What is expected: Whenever a line of the listing contains the string "street", return that line.

=-=-=-=-=

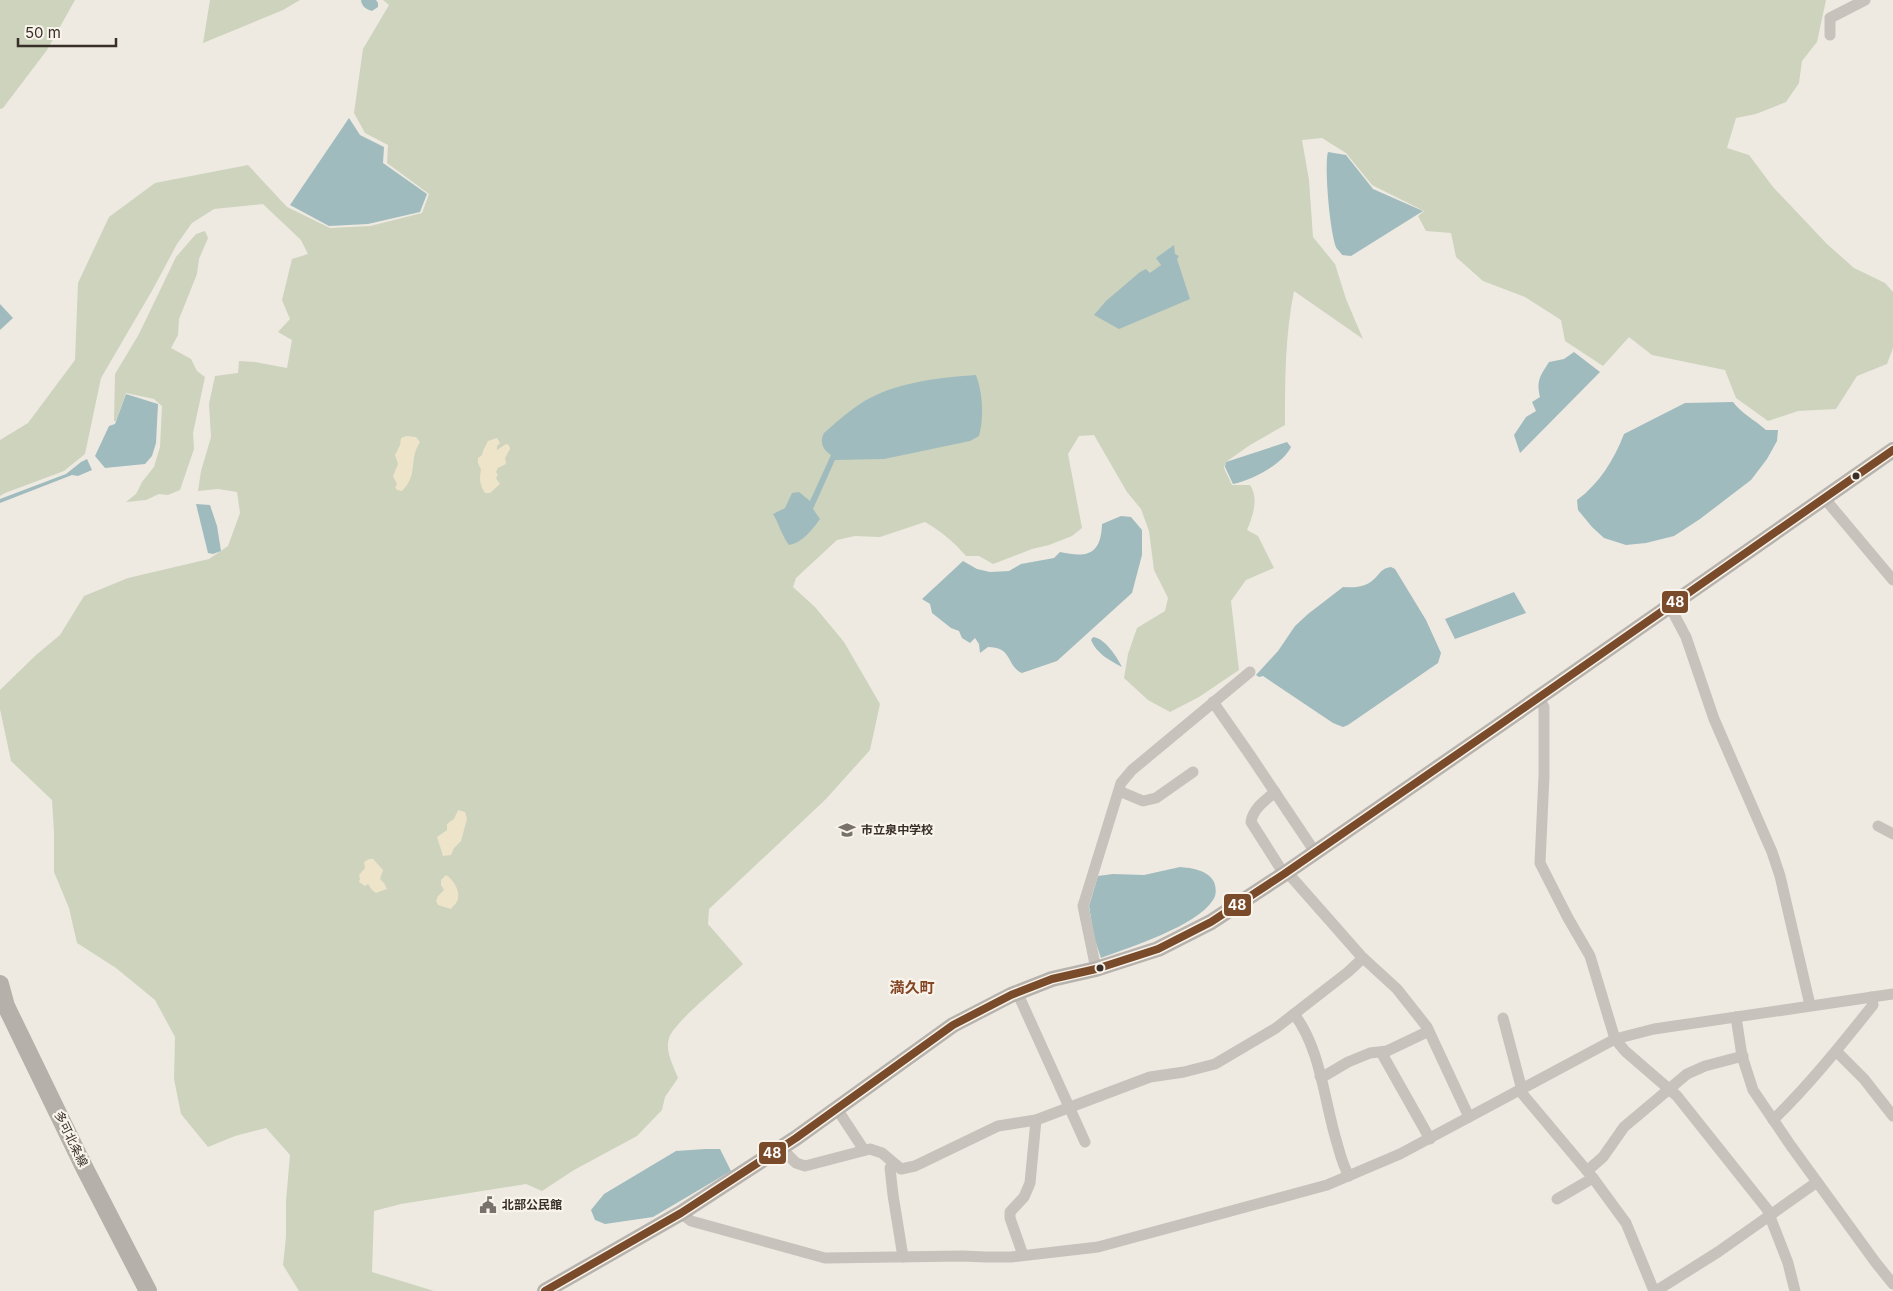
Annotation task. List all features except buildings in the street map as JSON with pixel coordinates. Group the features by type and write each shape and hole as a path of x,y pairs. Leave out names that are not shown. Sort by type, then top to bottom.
{"main road":[{"path":"545,1291 681,1214 781,1148 953,1025 978,1010 1017,992 1052,979 1096,969 1158,949 1211,922 1285,873 1893,450"},
{"name":"多可北条線","path":"0,984 6,1006 84,1167 148,1291"}],"street":[{"path":"1830,34 1830,18 1865,0"},
{"path":"1825,499 1893,580"},
{"path":"1669,605 1686,637 1714,719 1772,852 1780,876 1810,1005"},
{"path":"1096,969 1083,906 1121,783 1132,770 1250,672"},
{"path":"1538,697 1544,708 1544,776 1540,863 1590,956 1616,1039 1625,1051 1677,1096 1767,1209 1788,1263 1795,1291"},
{"path":"1213,702 1314,852"},
{"path":"1119,790 1143,801 1156,798 1193,772"},
{"path":"1275,792 1255,809 1251,822 1285,873 1363,958 1397,989 1428,1031 1469,1117"},
{"path":"1878,826 1893,834"},
{"path":"781,1148 796,1163 805,1166 870,1149 882,1153 901,1169 915,1166 998,1126 1036,1120 1150,1077 1184,1072 1215,1064 1276,1028 1348,972 1363,958"},
{"path":"1017,992 1084,1142"},
{"path":"681,1214 691,1221 825,1258 984,1257 1098,1247 1328,1185 1430,1139 1616,1039 1654,1029 1893,994"},
{"path":"1773,1120 1805,1088 1836,1052 1873,1005 1871,997"},
{"path":"1294,1014 1304,1026 1312,1044 1336,1138 1345,1170 1349,1176"},
{"path":"1736,1017 1743,1056 1753,1090 1817,1182 1893,1284"},
{"path":"1503,1018 1521,1090 1626,1223 1655,1291 1718,1252 1817,1182"},
{"path":"1320,1076 1363,1056 1382,1052 1428,1031"},
{"path":"1382,1052 1430,1139"},
{"path":"1836,1052 1864,1079 1893,1116"},
{"path":"1557,1199 1590,1175 1624,1127 1668,1088 1687,1074 1705,1066 1743,1056"},
{"path":"837,1109 864,1150"},
{"path":"1023,1255 1010,1218 1010,1212 1024,1197 1030,1183 1036,1120"},
{"path":"894,1164 890,1168 903,1257"}],"green space":[{"path":"0,0 75,0 47,50 3,108 0,109"},
{"path":"210,0 300,0 283,10 203,43"},
{"path":"383,0 1826,0 1817,42 1802,61 1799,83 1786,102 1756,114 1736,118 1727,148 1749,155 1773,187 1827,244 1854,268 1885,283 1893,292 1893,348 1887,364 1857,376 1836,409 1798,411 1768,421 1736,398 1725,370 1652,355 1629,337 1603,366 1565,341 1561,320 1525,297 1483,281 1456,257 1451,233 1426,231 1418,216 1424,211 1372,185 1346,153 1322,138 1302,140 1309,180 1313,237 1335,264 1346,299 1363,339 1294,291 1287,341 1285,425 1250,445 1226,462 1224,468 1232,485 1250,485 1253,490 1255,501 1247,530 1258,536 1274,568 1246,580 1231,601 1239,670 1199,697 1170,712 1148,700 1124,678 1128,654 1137,628 1165,611 1168,598 1154,570 1149,531 1141,509 1127,492 1094,435 1079,436 1068,454 1082,528 1072,536 993,564 979,556 966,556 947,537 925,522 880,537 855,536 837,540 796,578 793,587 815,607 844,642 880,704 870,750 826,799 709,909 708,924 743,964 680,1022 669,1038 670,1058 678,1078 665,1097 662,1110 637,1136 574,1170 542,1191 526,1184 401,1204 374,1211 372,1272 434,1291 299,1291 283,1265 290,1155 266,1128 235,1136 208,1147 181,1114 174,1079 175,1037 155,1000 116,968 77,943 69,908 54,872 52,800 11,761 0,709 0,690 60,635 84,596 128,578 209,559 228,546 240,513 237,492 218,489 198,491 201,471 211,437 209,404 215,376 238,373 239,361 287,368 292,340 278,332 290,319 282,300 292,259 308,254 301,240 263,204 214,209 192,223 177,244 101,378 85,454 64,471 0,496 0,440 28,423 75,360 78,283 109,217 155,183 248,165 287,207 330,228 370,226 422,213 429,194 387,163 388,145 365,133 354,113 363,49 389,5"},
{"path":"205,231 208,238 199,259 197,274 179,319 178,335 171,348 191,359 197,371 205,377 193,433 194,449 180,490 168,495 159,494 146,500 126,502 136,494 142,482 154,467 160,447 162,406 154,399 126,393 116,421 114,421 115,374 139,334 176,257 196,234"}],"sand":[{"path":"406,436 416,437 420,442 416,449 410,479 402,491 397,490 395,487 397,484 393,476 398,464 395,455 401,438"},
{"path":"497,438 500,443 497,446 497,450 506,444 509,445 510,449 505,458 506,464 498,468 496,472 498,475 496,478 500,484 490,493 485,493 480,482 481,470 478,458 482,455 488,441"},
{"path":"458,810 465,812 467,819 461,841 454,848 451,855 443,856 437,837 447,830 447,824 454,819"},
{"path":"373,859 383,870 380,879 387,889 376,893 368,884 365,886 359,882 359,875 365,868 364,862"},
{"path":"446,875 453,882 458,892 457,900 451,909 438,905 436,901 444,890 441,880"}],"water":[{"path":"361,0 376,0 378,7 372,11 363,6"},
{"path":"349,118 360,135 384,147 383,163 427,194 420,212 368,224 329,226 290,205"},
{"path":"1328,152 1346,155 1373,189 1423,211 1351,256 1342,255 1334,242 1330,216 1327,185"},
{"path":"1174,245 1175,254 1179,256 1177,259 1190,299 1119,329 1094,315 1106,301 1140,272 1146,269 1150,273 1161,265 1156,258"},
{"path":"0,304 13,318 0,330"},
{"path":"1574,352 1600,372 1520,453 1514,435 1526,417 1536,411 1532,402 1540,397 1538,387 1541,375 1549,362 1564,359"},
{"path":"976,375 982,406 979,436 970,441 884,459 835,460 813,509 820,519 802,539 789,545 773,514 785,508 792,493 799,492 810,501 831,455 823,446 824,433 858,405 882,392 922,381"},
{"path":"126,394 158,404 156,443 152,456 145,464 105,468 95,456 109,426 115,424"},
{"path":"1733,402 1740,410 1766,430 1778,430 1777,441 1767,459 1751,480 1700,519 1674,536 1646,543 1626,545 1604,538 1578,510 1577,500 1592,487 1605,471 1616,453 1624,434 1685,403"},
{"path":"1287,442 1291,447 1287,454 1274,466 1249,479 1233,484 1225,467 1226,462"},
{"path":"87,459 92,470 78,476 72,475 0,503 0,499 66,474"},
{"path":"196,504 210,505 217,526 221,551 213,554 208,553"},
{"path":"1121,516 1131,517 1142,530 1142,555 1132,593 1057,661 1022,673 1013,666 1006,653 1002,650 988,647 980,653 979,644 975,638 970,643 962,638 959,631 951,628 932,613 930,604 922,599 963,561 977,569 990,572 1009,571 1021,564 1054,558 1060,552 1078,555 1091,552 1099,542 1102,524"},
{"path":"1391,567 1395,569 1426,620 1441,653 1438,663 1343,727 1333,723 1263,676 1259,677 1256,675 1278,651 1295,626 1308,614 1343,587 1366,585 1374,580 1383,570"},
{"path":"1514,592 1526,613 1455,639 1445,619"},
{"path":"1093,637 1106,644 1122,667 1100,653 1091,640"},
{"path":"1180,867 1204,872 1214,882 1215,896 1205,910 1162,935 1101,958 1094,937 1089,906 1098,876 1113,874 1144,875"},
{"path":"720,1149 731,1171 653,1217 605,1224 595,1220 591,1210 604,1194 676,1151"}],"transit line":[{"name":"48","path":"545,1291 681,1213 796,1138 953,1025 1011,995 1052,979 1096,969 1158,949 1211,922 1284,874 1498,726 1893,450"}],"place":[{"name":"市立泉中学校","path":"847,830"},
{"name":"北部公民館","path":"488,1205"}],"district":[{"name":"満久町","path":"912,988"}]}
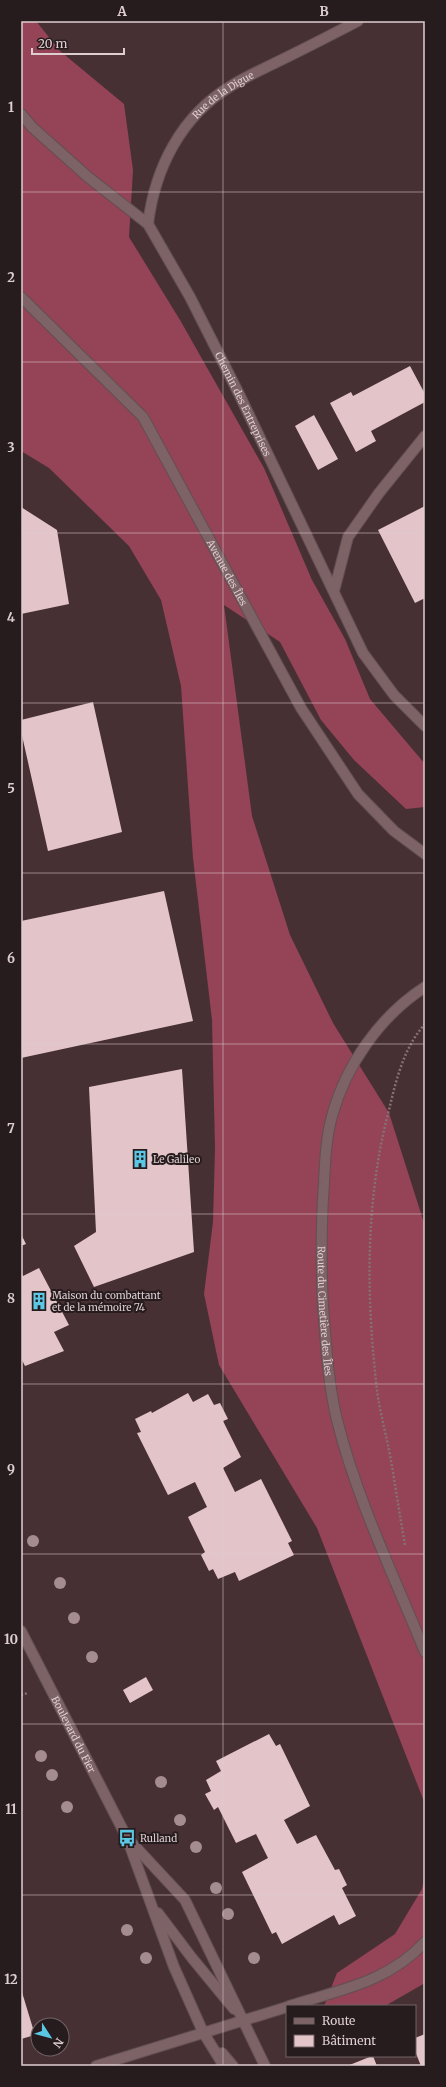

=-=-=-=-=

Response to this exercise:
Annotation task. List all features except buildings in the street map as JSON with pixel coordinates. Group the features by type and write each shape and hole as a path of x,y pairs. Leave out names that are not shown. Sort by type, then top to bottom.
{"name":"多可北条線","path":"0,984 6,1006 84,1167 148,1291"}],"street":[{"path":"1830,34 1830,18 1865,0"},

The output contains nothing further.